» WHAT NEEDS TO BE DONE
Whichever lines of the entries hold the word "amounts" should be identified and copied.

» PROVIDED RECORDS

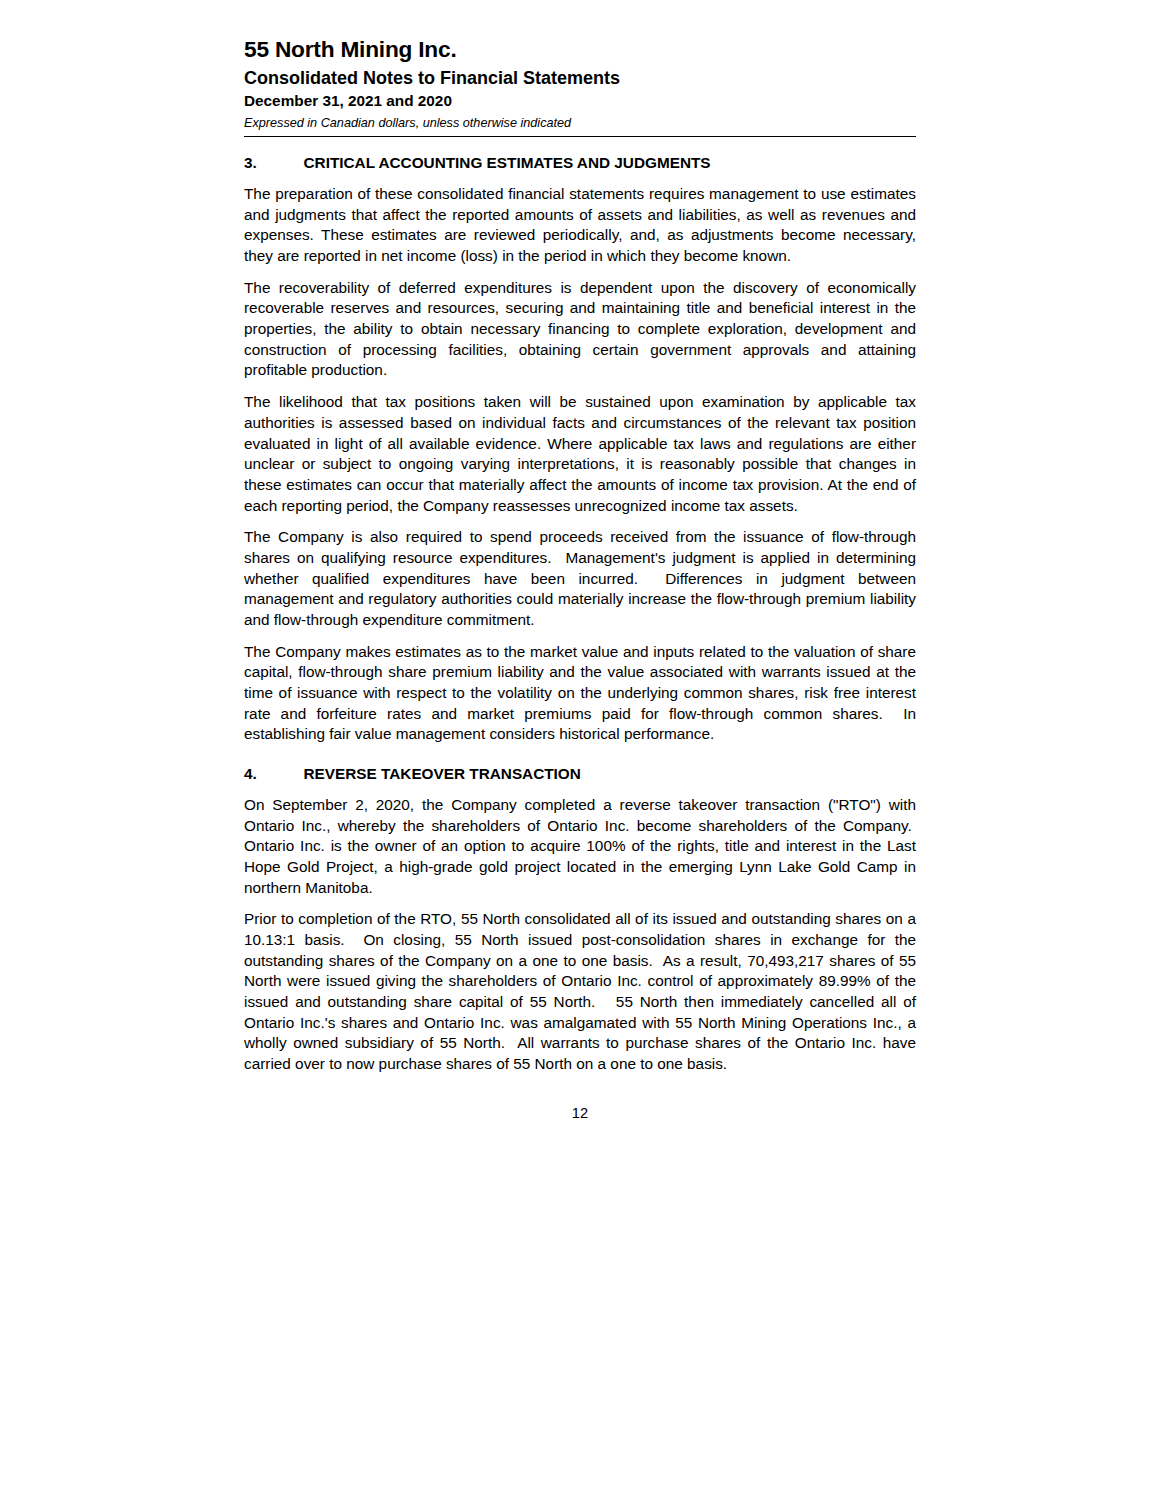55 North Mining Inc.
Consolidated Notes to Financial Statements
December 31, 2021 and 2020
Expressed in Canadian dollars, unless otherwise indicated
3. CRITICAL ACCOUNTING ESTIMATES AND JUDGMENTS
The preparation of these consolidated financial statements requires management to use estimates and judgments that affect the reported amounts of assets and liabilities, as well as revenues and expenses. These estimates are reviewed periodically, and, as adjustments become necessary, they are reported in net income (loss) in the period in which they become known.
The recoverability of deferred expenditures is dependent upon the discovery of economically recoverable reserves and resources, securing and maintaining title and beneficial interest in the properties, the ability to obtain necessary financing to complete exploration, development and construction of processing facilities, obtaining certain government approvals and attaining profitable production.
The likelihood that tax positions taken will be sustained upon examination by applicable tax authorities is assessed based on individual facts and circumstances of the relevant tax position evaluated in light of all available evidence. Where applicable tax laws and regulations are either unclear or subject to ongoing varying interpretations, it is reasonably possible that changes in these estimates can occur that materially affect the amounts of income tax provision. At the end of each reporting period, the Company reassesses unrecognized income tax assets.
The Company is also required to spend proceeds received from the issuance of flow-through shares on qualifying resource expenditures. Management's judgment is applied in determining whether qualified expenditures have been incurred. Differences in judgment between management and regulatory authorities could materially increase the flow-through premium liability and flow-through expenditure commitment.
The Company makes estimates as to the market value and inputs related to the valuation of share capital, flow-through share premium liability and the value associated with warrants issued at the time of issuance with respect to the volatility on the underlying common shares, risk free interest rate and forfeiture rates and market premiums paid for flow-through common shares. In establishing fair value management considers historical performance.
4. REVERSE TAKEOVER TRANSACTION
On September 2, 2020, the Company completed a reverse takeover transaction ("RTO") with Ontario Inc., whereby the shareholders of Ontario Inc. become shareholders of the Company. Ontario Inc. is the owner of an option to acquire 100% of the rights, title and interest in the Last Hope Gold Project, a high-grade gold project located in the emerging Lynn Lake Gold Camp in northern Manitoba.
Prior to completion of the RTO, 55 North consolidated all of its issued and outstanding shares on a 10.13:1 basis. On closing, 55 North issued post-consolidation shares in exchange for the outstanding shares of the Company on a one to one basis. As a result, 70,493,217 shares of 55 North were issued giving the shareholders of Ontario Inc. control of approximately 89.99% of the issued and outstanding share capital of 55 North. 55 North then immediately cancelled all of Ontario Inc.'s shares and Ontario Inc. was amalgamated with 55 North Mining Operations Inc., a wholly owned subsidiary of 55 North. All warrants to purchase shares of the Ontario Inc. have carried over to now purchase shares of 55 North on a one to one basis.
12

» ANSWER FOR THE TASK
The preparation of these consolidated financial statements requires management to use estimates and judgments that affect the reported amounts of assets and liabilities, as well as revenues and expenses. These estimates are reviewed periodically, and, as adjustments become necessary, they are reported in net income (loss) in the period in which they become known.
The likelihood that tax positions taken will be sustained upon examination by applicable tax authorities is assessed based on individual facts and circumstances of the relevant tax position evaluated in light of all available evidence. Where applicable tax laws and regulations are either unclear or subject to ongoing varying interpretations, it is reasonably possible that changes in these estimates can occur that materially affect the amounts of income tax provision. At the end of each reporting period, the Company reassesses unrecognized income tax assets.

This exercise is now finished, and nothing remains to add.